*** Task inputs ***
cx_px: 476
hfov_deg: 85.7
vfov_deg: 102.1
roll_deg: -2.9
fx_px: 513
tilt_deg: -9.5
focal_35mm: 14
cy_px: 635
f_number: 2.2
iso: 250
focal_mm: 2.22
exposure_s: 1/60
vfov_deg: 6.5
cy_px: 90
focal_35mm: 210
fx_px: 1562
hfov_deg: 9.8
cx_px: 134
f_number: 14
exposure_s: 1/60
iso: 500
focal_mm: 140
*** End of Task inputs ***
*** Task inputs ***
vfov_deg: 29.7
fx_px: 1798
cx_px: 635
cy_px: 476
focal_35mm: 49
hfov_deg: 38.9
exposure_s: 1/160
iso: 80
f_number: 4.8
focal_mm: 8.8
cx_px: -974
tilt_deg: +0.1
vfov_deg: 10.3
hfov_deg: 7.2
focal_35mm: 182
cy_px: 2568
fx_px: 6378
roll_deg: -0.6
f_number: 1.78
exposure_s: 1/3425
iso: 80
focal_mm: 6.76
*** End of Task inputs ***
**Assigned task**
Go through the material above and output exactly the lines from the one containing "vfov_deg: 29.7" through the one containing "focal_mm: 6.76".

**Solution**
vfov_deg: 29.7
fx_px: 1798
cx_px: 635
cy_px: 476
focal_35mm: 49
hfov_deg: 38.9
exposure_s: 1/160
iso: 80
f_number: 4.8
focal_mm: 8.8
cx_px: -974
tilt_deg: +0.1
vfov_deg: 10.3
hfov_deg: 7.2
focal_35mm: 182
cy_px: 2568
fx_px: 6378
roll_deg: -0.6
f_number: 1.78
exposure_s: 1/3425
iso: 80
focal_mm: 6.76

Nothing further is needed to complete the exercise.